Some groups of individuals who hold basic Protestant tenets identify themselves simply as "Christians" or "born-again Christians". They typically distance themselves from the confessionalism and/or creedalism of other Christian communities by calling themselves "non-denominational". Often founded by individual pastors, they have little affiliation with historic denominations.

Eschaton

The end of things, whether the end of an individual life, the end of the age, or the end of the world, broadly speaking is Christian eschatology; the study of the destiny of humans as it is revealed in the Bible. The major issues in Christian eschatology are the Tribulation, death and the afterlife, the Rapture, the Second Coming of Jesus, Resurrection of the Dead, Heaven and Hell, Millennialism, the Last Judgment, the end of the world, and the New Heavens and New Earth.

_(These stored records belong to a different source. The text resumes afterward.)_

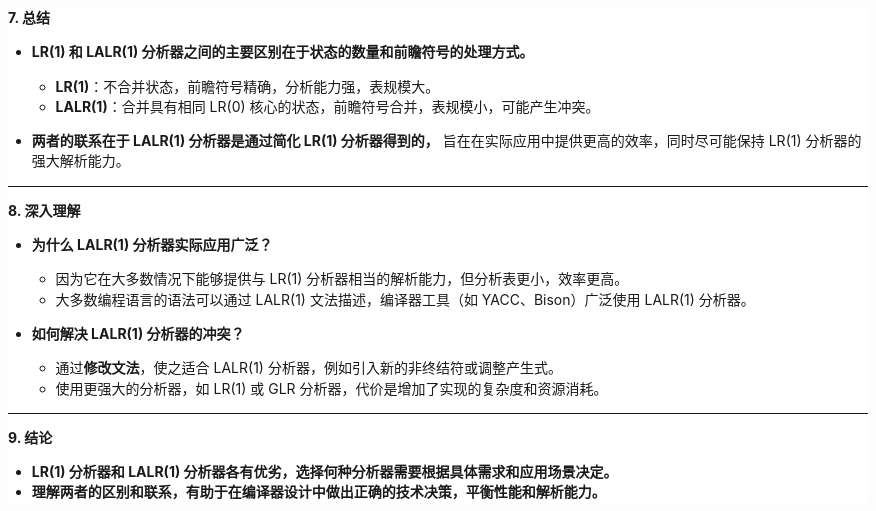 **7. 总结**

- **LR(1) 和 LALR(1) 分析器之间的主要区别在于状态的数量和前瞻符号的处理方式。**
  - **LR(1)**：不合并状态，前瞻符号精确，分析能力强，表规模大。
  - **LALR(1)**：合并具有相同 LR(0) 核心的状态，前瞻符号合并，表规模小，可能产生冲突。

- **两者的联系在于 LALR(1) 分析器是通过简化 LR(1) 分析器得到的，** 旨在在实际应用中提供更高的效率，同时尽可能保持 LR(1) 分析器的强大解析能力。

---

**8. 深入理解**

- **为什么 LALR(1) 分析器实际应用广泛？**
  - 因为它在大多数情况下能够提供与 LR(1) 分析器相当的解析能力，但分析表更小，效率更高。
  - 大多数编程语言的语法可以通过 LALR(1) 文法描述，编译器工具（如 YACC、Bison）广泛使用 LALR(1) 分析器。

- **如何解决 LALR(1) 分析器的冲突？**
  - 通过**修改文法**，使之适合 LALR(1) 分析器，例如引入新的非终结符或调整产生式。
  - 使用更强大的分析器，如 LR(1) 或 GLR 分析器，代价是增加了实现的复杂度和资源消耗。

---

**9. 结论**

- **LR(1) 分析器和 LALR(1) 分析器各有优劣，选择何种分析器需要根据具体需求和应用场景决定。**
- **理解两者的区别和联系，有助于在编译器设计中做出正确的技术决策，平衡性能和解析能力。**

Christians believe that the second coming of Christ will occur at the end of time after a period of severe persecution (the Great Tribulation). All who have died will be resurrected bodily from the dead for the Last Judgment. Jesus will fully establish the Kingdom of God in fulfillment of scriptural prophecies.

Afterlife and Eschaton

Most Christians believe that upon bodily death the soul experiences the particular judgment and is either rewarded with eternal heaven or condemned to an eternal hell. The elect are called "saints" (Latin sanctus: "holy") and the process of being made holy is called sanctification. In Catholicism, those who die in a state of grace but with either unforgiven venial sins or incomplete penance, undergo purification in purgatory to achieve the holiness necessary for entrance into heaven.

At the last coming of Christ, the eschaton or end of time, all who have died will be resurrected bodily from the dead for the Last Judgement, whereupon Jesus will fully establish the Kingdom of God in fulfillment of scriptural prophecies.

Some groups do not distinguish a particular judgment from the general judgment at the end of time, teaching instead that souls remain in stasis until this time. These groups, and others that do not believe in the intercession of saints, generally do not employ the word "saint" to describe those in heaven. Universalists hold that eventually all will experience salvation, thereby rejecting the concept of an eternal hell for those who are not saved.